Thanks to Mikhail for posing this problem.
On average, how many rolls would it take to see every face on a particular die?
Consider a die with $n$ sides. To answer this question, we’ll want to break this problem down into $n$ smaller problems, each of which will be solved in the same manner.
Specifically, take a time in this process where we still need to see $k$ sides. Let the expected number of rolls it’ll take to see a unique side in this situation be $E_k$. With probability $\frac{k}{n}$ we will see a new side on the next roll, and with probability $\frac{n-k}{n}$ we will see a repeat face on the next roll. In the first situation, we just take 1 roll.

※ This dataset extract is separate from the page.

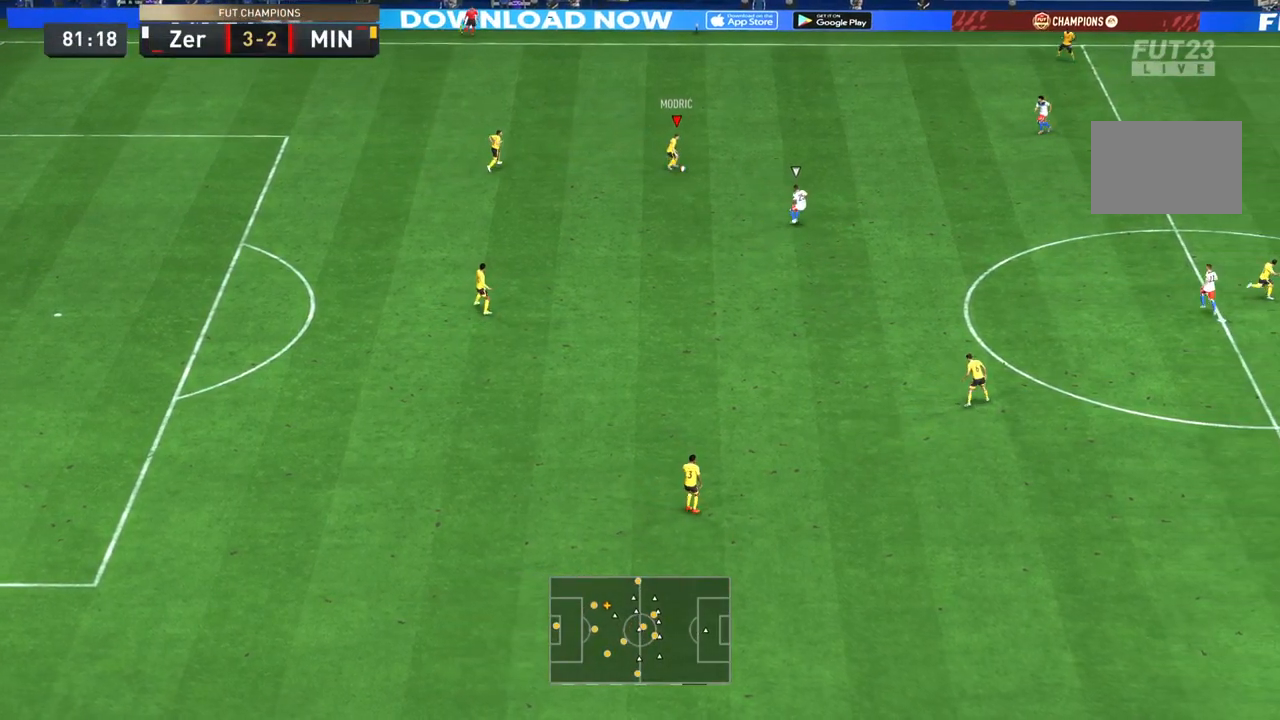
{"dt_ms": 1000, "buttons": [], "left_stick": "down-right", "right_stick": "center", "events": [[467, "CROSS", "down"], [633, "CROSS", "up"]]}
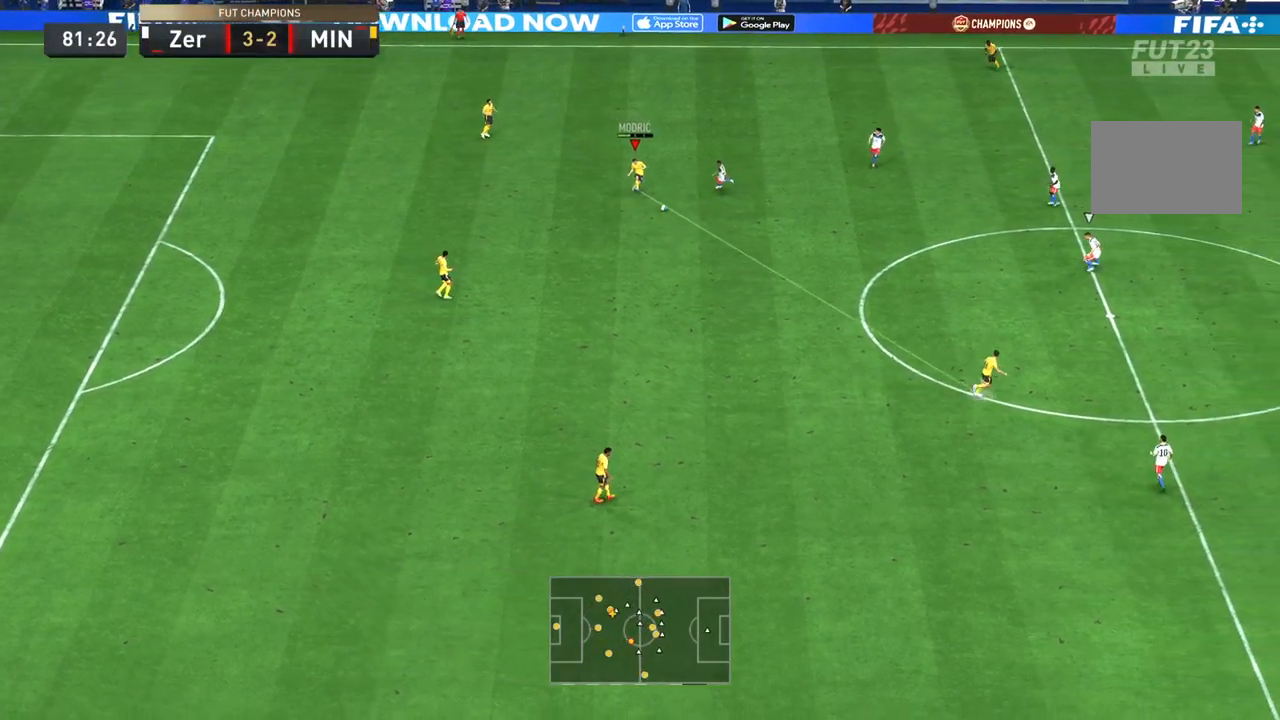
{"dt_ms": 1000, "buttons": [], "left_stick": "right", "right_stick": "center", "events": [[367, "left_stick", "center"], [467, "left_stick", "up-right"], [783, "left_stick", "right"], [833, "CROSS", "down"], [967, "CROSS", "up"]]}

In the second situation, we take 1 roll plus an additional $E_k$ rolls because rolling a die is independent and memoryless—no roll changes the outcome of future rolls.
So, we can write an equation for our expected value:
$$ E_k = \frac kn\cdot 1 + \frac{n-k}{n}\left(1 + E_k\right). $$
Solving for $E_k$ gives us an expected value of $\frac nk$. So in each stage we expect it to take $\frac nk$ rolls to see one of the $k$ faces we have not yet rolled.
Since we want this to happen for all values of $k$ from $1$ to $n$, we add this up to get our total expected number of rolls.
$$ \sum_{k=1}^n E_k = \sum_{k=1}^n \frac nk $$
In the case that Mikhail sent me, he was interested in $n = 20$. This gives us
$$ \sum_{k=1}^{20}\frac{20}{k}, $$
which is barely less than 72.
You can easily calculate by hand that for $n=6$ the expected number of rolls is 14.7.